Article/skills/ads_literature_downloader/scripts/download.py

import os
import requests
import argparse
from concurrent.futures import ThreadPoolExecutor
from urllib.parse import urlparse, parse_qs, unquote
from tqdm import tqdm

headers = {
    "user-agent": "Mozilla/5.0 (Windows NT 10.0; Win64; x64) AppleWebKit/537.36 (KHTML, like Gecko) Chrome/114.0.0.0 Safari/537.36",
    "Accept": "*/*",
    "Connection": "keep-alive"
}

def resolve_redirect(gateway_url):
    try:
        response = requests.head(gateway_url, headers=headers, allow_redirects=True, timeout=12)
        final_url = response.url
        if "validate.perfdrive.com" in final_url:
            parsed_url = urlparse(final_url)
            params = parse_qs(parsed_url.query)
            if 'ssc' in params:
                return unquote(params['ssc'][0])
        return final_url
    except Exception:
        return gateway_url

def ads_url(bibcode, max_link_threads=4):
    base_url = "https://ui.adsabs.harvard.edu/link_gateway"
    gateway_urls = [
        f"{base_url}/{bibcode}/PUB_PDF",
        f"{base_url}/{bibcode}/PUB_HTML",
        f"{base_url}/{bibcode}/EPRINT_PDF",
        f"{base_url}/{bibcode}/EPRINT_HTML",
    ]
    with ThreadPoolExecutor(max_link_threads) as executor:
        url_list = list(executor.map(resolve_redirect, gateway_urls))
    return [u for u in url_list if "link_gateway" not in u]

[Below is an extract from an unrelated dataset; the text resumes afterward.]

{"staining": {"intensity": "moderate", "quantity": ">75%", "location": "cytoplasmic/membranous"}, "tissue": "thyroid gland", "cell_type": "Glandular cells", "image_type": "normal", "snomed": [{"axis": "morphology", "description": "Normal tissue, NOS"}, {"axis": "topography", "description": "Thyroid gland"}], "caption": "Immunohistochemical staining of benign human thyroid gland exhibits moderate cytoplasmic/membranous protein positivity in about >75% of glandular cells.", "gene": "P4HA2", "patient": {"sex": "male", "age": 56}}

def categorize_urls(urls):
    categories = {
        "publisher_pdf": [],
        "publisher_html": [],
        "preprint_pdf": [],
        "preprint_html": []
    }

    preprint_domains = ["arxiv.org", "biorxiv.org", "medrxiv.org"]

    for url in urls:
        url_lower = url.lower()
        if any(d in url_lower for d in preprint_domains):
            if "/pdf" in url_lower or url_lower.endswith(".pdf"):
                categories["preprint_pdf"].append(url)
            else:
                categories["preprint_html"].append(url.replace('https://arxiv.org/abs/','https://ar5iv.labs.arxiv.org/html/'))
        else:
            if "/pdf" in url_lower or url_lower.endswith(".pdf"):
                categories["publisher_pdf"].append(url)
            else:
                categories["publisher_html"].append(url)

    return categories

def download_file(url, file_path):
    try:
        response = requests.get(url, headers=headers, stream=True, timeout=20)
        if response.status_code == 200:
            with open(file_path, "wb") as f:
                for chunk in response.iter_content(chunk_size=1024):
                    if chunk:
                        f.write(chunk)
            return True, "Downloaded"
        return False, f"HTTP {response.status_code}"
    except Exception as e:
        return False, str(e)[:100]

def process_bibcode(bibcode, output_dir):
    urls = ads_url(bibcode)
    if not urls:
        return f"{bibcode}: No valid URLs found"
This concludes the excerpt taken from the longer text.